Quoted passage —
Home is the BoDeans' third studio album, and was released in 1989. It peaked at number 94 on the Billboard 200 chart.

The album's sixth track, "You Don't Get Much" appears in the 1989 movie The Wizard during the opening scene.

Overview
In 1987, the band met producer/engineer Jim Scott while recording with Robbie Robertson on his debut album. They began recording with him in 1988. Following the mixed reception of Outside Looking In, the band wished to approach their next album differently. They added keyboardist Michael Ramos to their lineup and recruited Kenny Aronoff, known for his work with John Mellencamp, to record drums. Most of the tracking was done live in an abandoned shoe factory in downtown Milwaukee, a space that they had previously rented for rehearsals. Over 22 songs were recorded during this time, several of which can be found on the Leftovers rarities collection. In many ways, the album continued along both the roots-influenced sound of their debut and the harder-hitting 80's rock sound of their second record. U2's influence was also evident on this album through Neumann's ambient guitar playing. Overall, the album was very well received by fans and critics.

Given information —
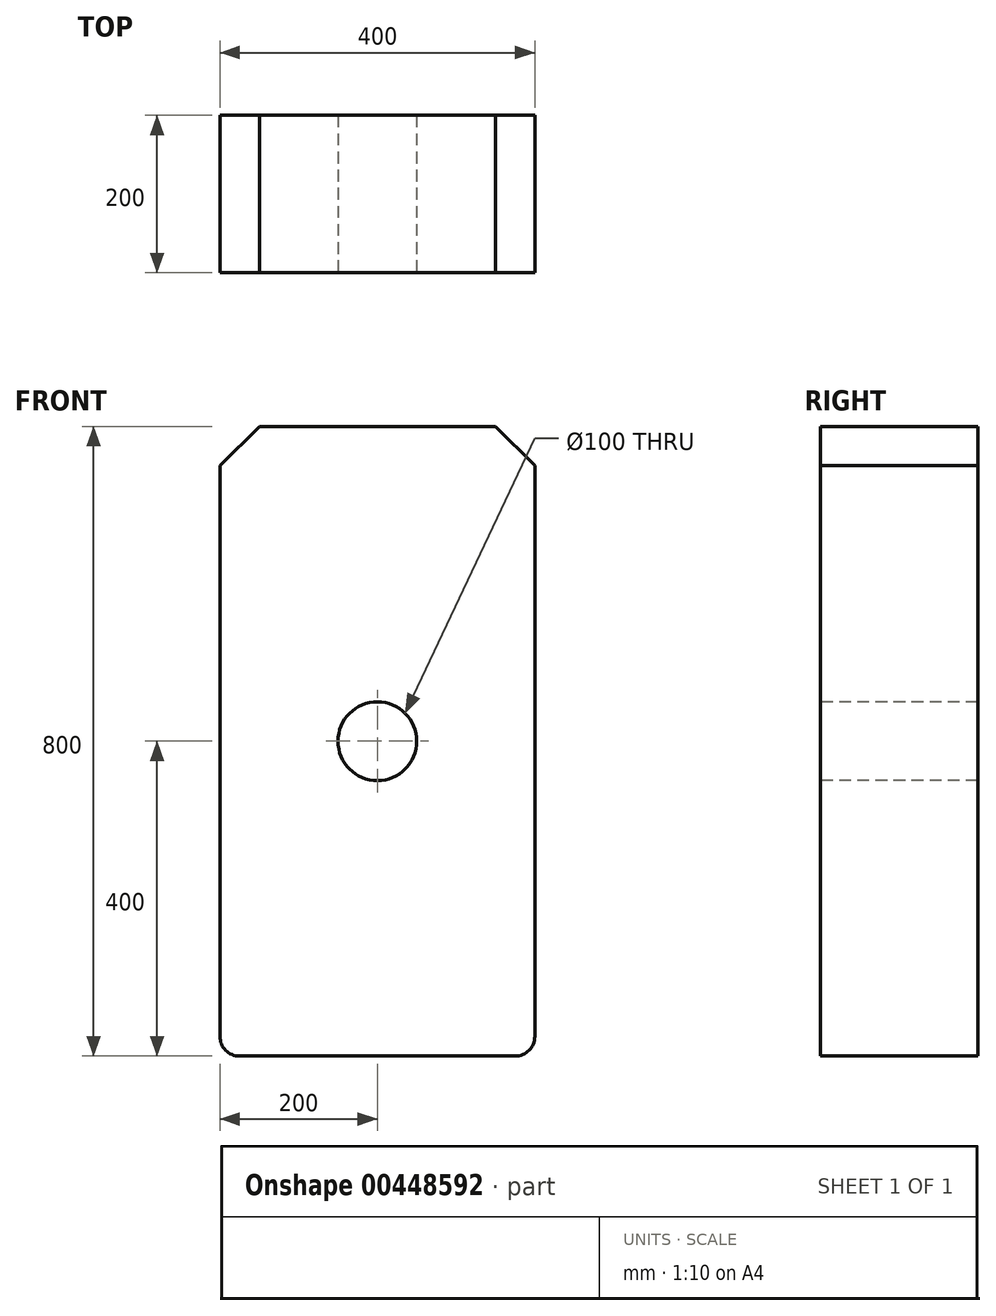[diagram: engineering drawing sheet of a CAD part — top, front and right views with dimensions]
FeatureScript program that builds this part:
annotation { "Feature Type Name" : "Feature", "Feature Type Description" : "" }
export const myFeature = defineFeature(function(context is Context, id is Id, definition is map)
    precondition{}
    {
        {
            var Q0;
            Q0=qCreatedBy(makeId("Front.planeOp"),FACE);
            var sketch = newSketch(context, id + "F0", { "sketchPlane" : qUnion([Q0])});
            skLineSegment(sketch, "E0.bottom", {"start": v(200, 400) * mm, "end": v(-200, 400) * mm});
            skLineSegment(sketch, "E0.top", {"start": v(200, -400) * mm, "end": v(-200, -400) * mm});
            skLineSegment(sketch, "E0.left", {"start": v(200, 400) * mm, "end": v(200, -400) * mm});
            skLineSegment(sketch, "E0.right", {"start": v(-200, 400) * mm, "end": v(-200, -400) * mm});
            skPoint(sketch, "E0.middle", {"position": v(0, 0) * mm});
            skSolve(sketch);
        }
        {
            var Q0;
            Q0 = qSketchRegion(id + "F0", true);
            extrude(context, id + "F1", {"entities" : qUnion([Q0]), "endBound" : BoundingType.SYMMETRIC, "depth" : 200 * mm});
        }
        {
            var Q0;
            Q0=makeQuery(id+"F1.opExtrude","SWEPT_EDGE",EDGE,{"disambiguationData":[OSD([sQuery(id+"F0.wireOp",EDGE,"E0.bottom"),sQuery(id+"F0.wireOp",EDGE,"E0.right")])]});
            var Q1;
            Q1=makeQuery(id+"F1.opExtrude","SWEPT_EDGE",EDGE,{"disambiguationData":[OSD([sQuery(id+"F0.wireOp",EDGE,"E0.bottom"),sQuery(id+"F0.wireOp",EDGE,"E0.left")])]});
            chamfer(context, id + "F2", {"entities" : qUnion([Q0, Q1]), "width" : 50 * mm, "tangentPropagation" : true});
        }
        {
            var Q0;
            Q0=makeQuery(id+"F1.opExtrude","SWEPT_EDGE",EDGE,{"disambiguationData":[OSD([sQuery(id+"F0.wireOp",EDGE,"E0.top"),sQuery(id+"F0.wireOp",EDGE,"E0.right")])]});
            var Q1;
            Q1=makeQuery(id+"F1.opExtrude","SWEPT_EDGE",EDGE,{"disambiguationData":[OSD([sQuery(id+"F0.wireOp",EDGE,"E0.top"),sQuery(id+"F0.wireOp",EDGE,"E0.left")])]});
            fillet(context, id + "F3", {"entities" : qUnion([Q0, Q1]), "radius" : 25 * mm, "tangentPropagation" : true, "allowEdgeOverflow" : false});
        }
        {
            var Q0;
            Q0=makeQuery(id+"F1.opExtrude","CAP_FACE",FACE,{"disambiguationData":[OSD([sQuery(id+"F0.wireOp",EDGE,"E0.bottom"),sQuery(id+"F0.wireOp",EDGE,"E0.top"),sQuery(id+"F0.wireOp",EDGE,"E0.left"),sQuery(id+"F0.wireOp",EDGE,"E0.right")])],"isStart":false});
            var sketch = newSketch(context, id + "F4", { "sketchPlane" : qUnion([Q0])});
            skCircle(sketch, "E1", {"center": v(0, 0) * mm, "radius": 50 * mm});
            skSolve(sketch);
        }
        {
            var Q0;
            Q0 = qSketchRegion(id + "F4", true);
            extrude(context, id + "F5", {"entities" : qUnion([Q0]), "operationType" : NewBodyOperationType.REMOVE, "oppositeDirection" : true, "depth" : 230 * mm});
        }
    });
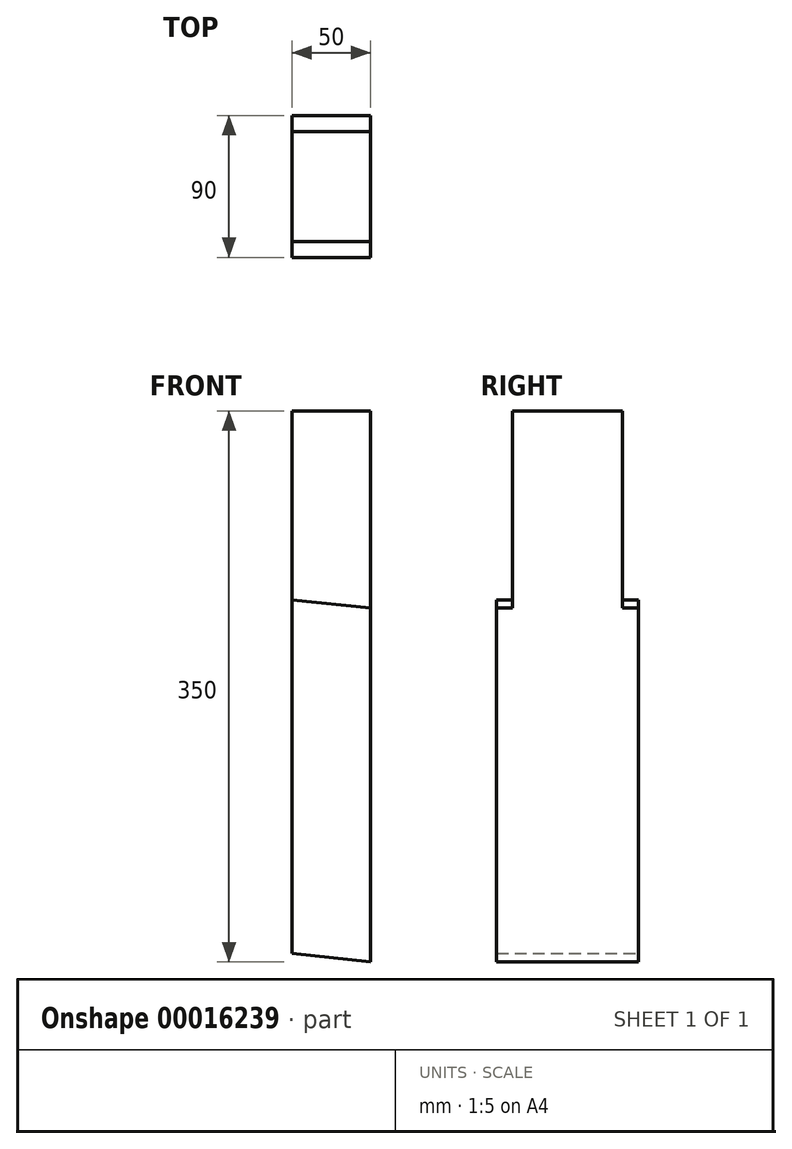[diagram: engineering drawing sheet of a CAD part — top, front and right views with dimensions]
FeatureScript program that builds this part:
annotation { "Feature Type Name" : "Feature", "Feature Type Description" : "" }
export const myFeature = defineFeature(function(context is Context, id is Id, definition is map)
    precondition{}
    {
        {
            var Q0;
            Q0=qCreatedBy(makeId("Right.planeOp"),FACE);
            var sketch = newSketch(context, id + "F0", { "sketchPlane" : qUnion([Q0])});
            skLineSegment(sketch, "E0.bottom", {"start": v(-122.41, 167.48) * mm, "end": v(-32.41, 167.48) * mm});
            skLineSegment(sketch, "E0.top", {"start": v(-122.41, -182.52) * mm, "end": v(-32.41, -182.52) * mm});
            skLineSegment(sketch, "E0.left", {"start": v(-122.41, 167.48) * mm, "end": v(-122.41, -182.52) * mm});
            skLineSegment(sketch, "E0.right", {"start": v(-32.41, 167.48) * mm, "end": v(-32.41, -182.52) * mm});
            skSolve(sketch);
        }
        {
            var Q0;
            Q0=makeQuery(id+"F0.imprint","IMPRINT",FACE,{"disambiguationData":[TD([[makeQuery(id+"F0.imprint","IMPRINT",EDGE,{"derivedFrom":sQuery(id+"F0.wireOp",EDGE,"E0.bottom")}),-1.0]])]});
            extrude(context, id + "F1", {"entities" : qUnion([Q0]), "depth" : 50 * mm});
        }
        {
            var Q0;
            Q0=makeQuery(id+"F1.opExtrude","SWEPT_FACE",FACE,{"disambiguationData":[OSD([sQuery(id+"F0.wireOp",EDGE,"E0.left")])]});
            var sketch = newSketch(context, id + "F2", { "sketchPlane" : qUnion([Q0])});
            skLineSegment(sketch, "E1", {"start": v(0, 167.48) * mm, "end": v(50, 167.48) * mm});
            skLineSegment(sketch, "E2", {"start": v(50, 167.48) * mm, "end": v(50, 42.22) * mm});
            skLineSegment(sketch, "E3", {"start": v(50, 42.22) * mm, "end": v(0, 47.48) * mm});
            skLineSegment(sketch, "E4", {"start": v(0, 47.48) * mm, "end": v(0, 167.48) * mm});
            skSolve(sketch);
        }
        {
            var Q0;
            {var subQ6=sQuery(id+"F2.wireOp",EDGE,"E4");Q0=makeQuery(id+"F2.imprint","IMPRINT",FACE,{"disambiguationData":[TD([[makeQuery(id+"F2.imprint","IMPRINT",EDGE,{"derivedFrom":subQ6}),1.0]])]});}
            extrude(context, id + "F3", {"entities" : qUnion([Q0]), "operationType" : NewBodyOperationType.REMOVE, "oppositeDirection" : true, "depth" : 10 * mm});
        }
        {
            var Q0;
            Q0=makeQuery(id+"F1.opExtrude","SWEPT_FACE",FACE,{"disambiguationData":[OSD([sQuery(id+"F0.wireOp",EDGE,"E0.right")])]});
            var sketch = newSketch(context, id + "F4", { "sketchPlane" : qUnion([Q0])});
            skLineSegment(sketch, "E5", {"start": v(0, 167.48) * mm, "end": v(-50, 167.48) * mm});
            skLineSegment(sketch, "E6", {"start": v(-50, 167.48) * mm, "end": v(-50, 42.22) * mm});
            skLineSegment(sketch, "E7", {"start": v(-50, 42.22) * mm, "end": v(0, 47.48) * mm});
            skLineSegment(sketch, "E8", {"start": v(0, 47.48) * mm, "end": v(0, 167.48) * mm});
            skSolve(sketch);
        }
        {
            var Q0;
            {var subQ6=sQuery(id+"F4.wireOp",EDGE,"E8");Q0=makeQuery(id+"F4.imprint","IMPRINT",FACE,{"disambiguationData":[TD([[makeQuery(id+"F4.imprint","IMPRINT",EDGE,{"derivedFrom":subQ6}),-1.0]])]});}
            extrude(context, id + "F5", {"entities" : qUnion([Q0]), "operationType" : NewBodyOperationType.REMOVE, "oppositeDirection" : true, "depth" : 10 * mm});
        }
        {
            var Q0;
            Q0=makeQuery(id+"F1.opExtrude","SWEPT_FACE",FACE,{"disambiguationData":[OSD([sQuery(id+"F0.wireOp",EDGE,"E0.right")])]});
            var sketch = newSketch(context, id + "F6", { "sketchPlane" : qUnion([Q0])});
            skLineSegment(sketch, "E9", {"start": v(-50, -182.52) * mm, "end": v(0, -177.27) * mm});
            skLineSegment(sketch, "E10", {"start": v(0, -177.27) * mm, "end": v(0, -182.52) * mm});
            skLineSegment(sketch, "E11", {"start": v(0, -182.52) * mm, "end": v(-50, -182.52) * mm});
            skSolve(sketch);
        }
        {
            var Q0;
            Q0=makeQuery(id+"F6.imprint","IMPRINT",FACE,{"disambiguationData":[TD([[makeQuery(id+"F6.imprint","IMPRINT",EDGE,{"derivedFrom":sQuery(id+"F6.wireOp",EDGE,"E9")}),-1.0]])]});
            extrude(context, id + "F7", {"entities" : qUnion([Q0]), "operationType" : NewBodyOperationType.REMOVE, "endBound" : BoundingType.THROUGH_ALL, "oppositeDirection" : true, "depth" : 25 * mm});
        }
    });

Set problem — Continue the text about the BoDeans album Home, picking up right after its final sentence.

Reply to the task —
Reception

Music critic William Ruhlmann, writing for AllMusic, wrote of the album: "Things had changed for this band over three albums: initially, they sounded so style-bound that you wondered if any growth was possible, but with this album they were charging off in half-a -dozen directions at once." Likewise, Fred Goodman of Rolling Stone said, "That the BoDeans are able to rise above the song's one-from-column-A, one-from-column-B structure and create a deeply moving and personal piece of music bodes well for their future. Someday soon the BoDeans are gonna get to that place where they really wanna go and they'll walk in the sun."

Track listing
All songs written by Kurt Neumann and Sam Llanas.
 "When the Love is Goob (I Mean Good)" – 4:02
 "Beautiful Rain" – 4:17
 "Fire in the Hole" – 0:22
 "Good Work" – 2:53
 "No One" – 4:02
 "You Don't Get Much" – 4:46
 "Hand in Hand" – 4:01
 "Worlds Away" – 3:44
 "Far Far Away from My Heart" – 4:24
 "Brand New" – 4:06
 "Red River" – 4:05
 "Beaujolais" – 4:36
 "Sylvia" – 3:44
 "I'll Be There (Voodoo)" – 4:03
 "Tied Down and Chained" – 3:37

Personnel
BoDeans
 Kurt Neumann – vocals, guitar, acoustic guitar, electric guitar, cello, omnichord, tambourine, percussion, bells, sound effects, background vocals
 Sam Llanas – vocals, acoustic guitar,  harmonica, sound effects
 Bob Griffin – bass guitar
 Michael Ramos – strings, accordion, piano, electric piano, Clavinet, organ, keyboards
Additional personnel
 Kenny Aronoff – drums, percussion (tracks 1, 2, 4, 5, 6, 7, 15)
 Rick Jaegar – drums (10, 11)
 Bo Conlon – drums (8, 13)
 Susan Julian – piano, organ, strings (1, 2, 4, 5, 6, 7, 8, 10, 11, 15)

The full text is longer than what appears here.